Prof. Dr. Sven Hayn, Dr. Thomas Ströher
Tz. 70
Stand: EL 32 – ET: 5/2017
Unter Beherrschung (control) ist das Recht/der Anspruch zu verstehen, die finanziellen und operativen Aktivitäten eines Unternehmens zu bestimmen, um Nutzen aus den Aktivitäten dieses Unternehmens zu ziehen (IFRS 3 Appendix A; vgl. analog IAS 28.2 und IFRS 10 Appendix A; ausführlich vgl. auch IFRS-Komm., Teil B, IFRS 10, Tz. 55 ff.).
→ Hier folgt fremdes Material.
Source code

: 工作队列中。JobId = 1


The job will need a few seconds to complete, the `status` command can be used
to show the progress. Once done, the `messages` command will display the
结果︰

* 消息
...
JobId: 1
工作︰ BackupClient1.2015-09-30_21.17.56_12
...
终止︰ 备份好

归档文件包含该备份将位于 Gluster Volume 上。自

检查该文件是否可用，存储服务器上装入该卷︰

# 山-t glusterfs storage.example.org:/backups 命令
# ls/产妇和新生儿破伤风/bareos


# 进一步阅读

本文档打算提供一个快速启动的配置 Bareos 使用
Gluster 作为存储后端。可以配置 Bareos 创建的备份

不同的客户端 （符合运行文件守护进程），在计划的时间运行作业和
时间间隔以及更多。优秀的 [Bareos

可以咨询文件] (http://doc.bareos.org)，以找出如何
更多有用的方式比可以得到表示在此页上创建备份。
Während in den IFRS nicht definiert ist, was unter finanziellen und operativen Aktivitäten zu verstehen ist, werden darunter im Allgemeinen Bereiche, wie Budgetierung, Kapitalverwendung, Steuerung der Finanzmittel, Dividendenpolitik, Produktion, Marketing, Vertrieb und Personal, gefasst.
Tz. 70a
Stand: EL 32 – ET: 5/2017
IFRS 10 definiert den Begriff der Beherrschung neu. Gemäß IFRS 10, der für Geschäftsjahre anzuwenden ist, die am oder nach dem 1. Januar 2013 beginnen, beherrscht ein investor ein anderes Unternehmen, wenn er aufgrund seiner Beteiligung an dem investee variablen Rückflüssen ausgesetzt ist oder über Rechte verfügt, diese zu erhalten, und die Möglichkeit hat, diese Rückflüsse zu beeinflussen, indem er die Aktivitäten des investee steuert (IFRS 10 Appendix A). Dieser Grundsatz ist auf sämtliche investees, dh. auch auf strukturierte Unternehmen, anzuwenden und entspricht der Intention des IASB, einen möglichst umfassenden Begriff bei der Definition des Begriffs Beherrschung zu verwenden (ausführlich zum Begriff der Beherrschung iSd. IFRS 10 vgl. IFRS-Komm., Teil B, IFRS 10, Tz. 55 ff.).
Tz. 71
Stand: EL 32 – ET: 5/2017
Obwohl der in IFRS 3 zur Erklärung des Begriffs Beherrschung verwandte Begriff power (to govern) nicht ein Recht iSe. legal right darstellt und in weiten Teilen des Schrifttums sowie auch vom IASB selbst mit "Möglichkeit" übersetzt wird (vgl. die von der EU im Amtsblatt bekannt gemachte deutsche Fassung von IFRS 3), ist damit indes weit mehr als die bloße Möglichkeit zur Bestimmung der finanziellen und operativen Aktivitäten eines Unternehmens beschrieben. Der Anspruch auf Beherrschung muss vielmehr unter allen Konstellationen aktiv (oder passiv) durchsetzbar sein. Die Möglichkeit zur Beherrschung eines Unternehmens durch Präsenzmehrheit auf der Hauptversammlung, die aber nicht mehr vorliegt, wenn alle Anteilseigner erscheinen würden (dies wird oft als faktische Beherrschung bezeichnet), kann nach der Interpretation des IASB im Einzelfall zu einem faktischen Beherrschungseinfluss führen (vgl. IFRS-Komm., Teil B, IFRS 10, Tz. 106 ff.). Im Folgenden sei daher im Zusammenhang mit der Beherrschung anstatt von der Möglichkeit vom – faktisch oder juristisch durchsetzbaren – Anspruch zur Bestimmung der Aktivitäten eines Unternehmens gesprochen. Auf die tatsächliche Ausübung der Beherrschung kommt es beim juristisch durchsetzbaren Anspruch in diesem Zusammenhang nicht an. Allerdings muss das beherrschende Unternehmen die Absicht haben, aus den Aktivitäten des beherrschten Unternehmens Nutzen zu ziehen. Es gibt unterschiedliche Kriterien, die in diesen Fällen auf die Beherrschung eines anderen Unternehmens hinweisen. Die aktive Ausübung der Beherrschung muss dabei umso größer sein, je mehr die Anteilsquote die Marke von 50 % unterschreitet (vgl. Tz. 105 ff.; vgl. auch IFRS-Komm., Teil B, IFRS 10, Tz. 55 ff.).